The Trustee's attempt to overcome this lack of evidence with a "judicial admission" argument has been raised and rejected numerous times by this Court. See Rogan v. HomeEQ Servicing Corp., et al. (In re Watkins), No. 10-5009, 2010 WL 9007179 at *3 (Bankr. E.D. Ky. Nov. 23, 2010); Rogan v. Citimortgage, Inc. (In re Jessup), No. 09-5229, 2010 WL 2926050 at *4 (Bankr. E.D. Ky. July 22, 2010). The argument is equally unpersuasive here. Judicial admissions are unequivocal statements of fact which require evidentiary proof. See In re LRP Mushrooms, Inc., No. 09-18529, 2010 WL 2772510, *10 (Bankr. E.D. Pa. July 13, 2010). While statements of fact made in a proof of claim can be judicial admissions, see, e.g., In re Jordan, 403 B.R. 339, 352 (Bankr. W.D. Pa. 2009), the Trustee argues that the absence of documents should constitute a judicial admission that such documents do not exist. The omission of documents from BB&T's original proof of claim, without more, cannot overcome the undisputed facts as set forth in BB&T's affidavits.

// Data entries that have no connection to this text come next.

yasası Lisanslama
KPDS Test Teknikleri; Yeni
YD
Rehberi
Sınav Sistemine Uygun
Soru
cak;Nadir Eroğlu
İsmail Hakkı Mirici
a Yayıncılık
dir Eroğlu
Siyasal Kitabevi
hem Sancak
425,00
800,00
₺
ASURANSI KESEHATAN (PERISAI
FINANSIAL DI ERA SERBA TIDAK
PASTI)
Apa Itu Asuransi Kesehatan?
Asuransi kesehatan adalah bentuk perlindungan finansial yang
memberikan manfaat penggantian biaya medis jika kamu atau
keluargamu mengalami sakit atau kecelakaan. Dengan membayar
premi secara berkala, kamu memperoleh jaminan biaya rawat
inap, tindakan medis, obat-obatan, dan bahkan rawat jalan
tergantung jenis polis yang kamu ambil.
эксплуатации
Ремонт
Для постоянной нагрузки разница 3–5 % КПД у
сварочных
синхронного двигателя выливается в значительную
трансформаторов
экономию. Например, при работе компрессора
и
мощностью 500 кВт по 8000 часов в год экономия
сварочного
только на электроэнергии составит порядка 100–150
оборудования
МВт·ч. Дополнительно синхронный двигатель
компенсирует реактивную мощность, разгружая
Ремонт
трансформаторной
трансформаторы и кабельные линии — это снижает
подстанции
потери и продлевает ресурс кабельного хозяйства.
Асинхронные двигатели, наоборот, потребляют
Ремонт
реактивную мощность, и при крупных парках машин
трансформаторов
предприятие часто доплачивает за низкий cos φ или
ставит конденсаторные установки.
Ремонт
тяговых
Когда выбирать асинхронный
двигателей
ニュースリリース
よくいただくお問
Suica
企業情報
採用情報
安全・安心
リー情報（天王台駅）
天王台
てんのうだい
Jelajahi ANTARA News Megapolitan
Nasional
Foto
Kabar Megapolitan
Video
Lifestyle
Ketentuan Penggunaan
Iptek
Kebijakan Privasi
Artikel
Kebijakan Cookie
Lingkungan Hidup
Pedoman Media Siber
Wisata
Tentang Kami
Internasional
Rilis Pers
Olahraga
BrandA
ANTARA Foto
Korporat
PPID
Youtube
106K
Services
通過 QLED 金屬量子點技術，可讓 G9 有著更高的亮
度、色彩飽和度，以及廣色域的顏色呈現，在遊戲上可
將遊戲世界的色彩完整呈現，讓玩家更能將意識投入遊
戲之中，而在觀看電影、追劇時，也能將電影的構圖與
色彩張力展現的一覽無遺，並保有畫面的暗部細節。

Finally, while the Trustee provides information regarding the Debtors' marriage date, he fails to explain the relevance of same to the issues before the Court.
In conclusion, the First Allonge affixed to the Note is a valid indorsement of the original payee and the Note was subsequently negotiated by the valid Second Allonge to BB&T. Under Kentucky law, the "holder" of a note is entitled to enforce the note. KRS § 355.3-301. "Holder means the person in possession of a negotiable instrument that is payable either to bearer or to an identified person that is the person in possession." KRS § 355.1-201(u)(1). It is undisputed that the Note is a negotiable instrument.
Ag Credit indorsed and transferred the Note to AgFirst. AgFirst indorsed and transferred the Note to BB&T. BB&T was the holder of the Note entitled to enforce it as of the petition date. There is no dispute that the Mortgage is valid and perfected and, accordingly, any interest of the Trustee under Section 544 is inferior to BB&T's properly perfected secured interest in the Real Property.
Conclusion
Based on the foregoing, the Court concludes that there is no genuine issue of material fact and BB&T is entitled to judgment as a matter of law. By separate order, the Court shall grant BB&T's Motion for Summary Judgment and deny the Trustee's Motion for Summary Judgment.
The affixing of this Court's electronic seal below is proof this document has been signed by the Judge and electronically entered by the Clerk in the official record of this case.